The business world can be rough, tough, and competitive. Capitalism fosters a competitive climate in which only the strongest survive. So how can your company climb into the category of strong survivors? You can help your company not only stay in the game, but become an industry leader, by constantly finding ways for the business to evolve and remain essential in the marketplace.
Trust your instincts–if it feels like your business is in trouble, don’t wait to find out how right you are. Be sensitive to the warning signs as early as possible so you can right the wayward ship and get back on course.
Complacency is toxic in the business world. Competition is the key to capitalism and your competitors will not allow you to rest on your laurels. Overconfidence is often the culprit behind complacency. Even at times when your company is doing well, be careful not to get too comfortable or take your eye off the ball because your competition is waiting in the sidelines for you to let your guard down. Keep an eye on your competitors to stay abreast of their strategies and innovations. And you should always be analyzing your company and looking for ways to improve.
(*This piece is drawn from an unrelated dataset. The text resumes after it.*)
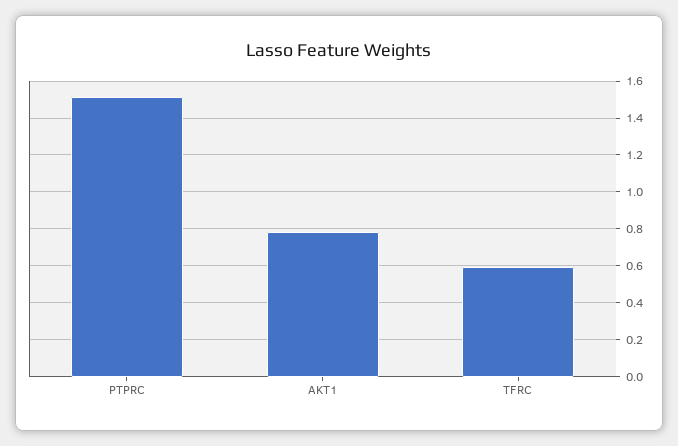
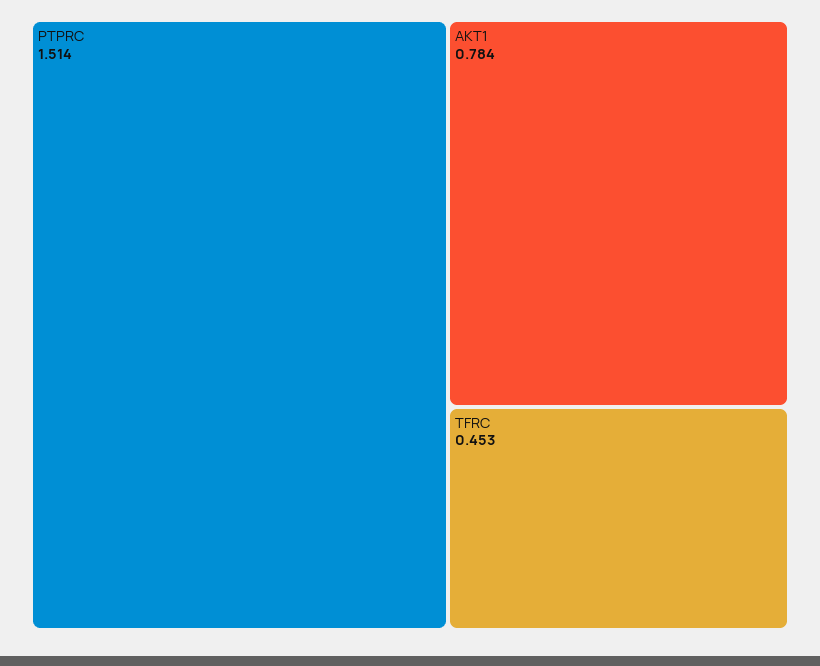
TFRC: 0.6 -> 0.453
Along with complacency, one of the biggest causes of a business’s decline is the exact opposite: instability. While complacency is to be avoided, change for change’s sake can be just as destructive. Some companies, especially large ones, might be full of executives who feel they need to justify their existence and offer up restructurings. Be wary of any suggestion of a restructuring because, while it has been vital for some companies in the past, it is also often a move companies make when bereft of other ideas. Constant turbulence is not a good antidote for lagging profits.
Lack of purpose
If you find that you or your fellow executives focus far more on numbers than on ideas, vision, or serving your customers, your business could be headed down a bad road. When companies prioritize numbers over people, they often lose their way. Seeing your customers, clients, or shareholders simply as numbers can cause a bad disconnect which can lead to loss of market share or, worse still, unethical business practices. Keeping the attitudes and behaviours of your team and of yourself in check can be difficult. It’s not always easy to step back and clearly assess yourself and your trusted colleagues, but it’s a wise habit to develop.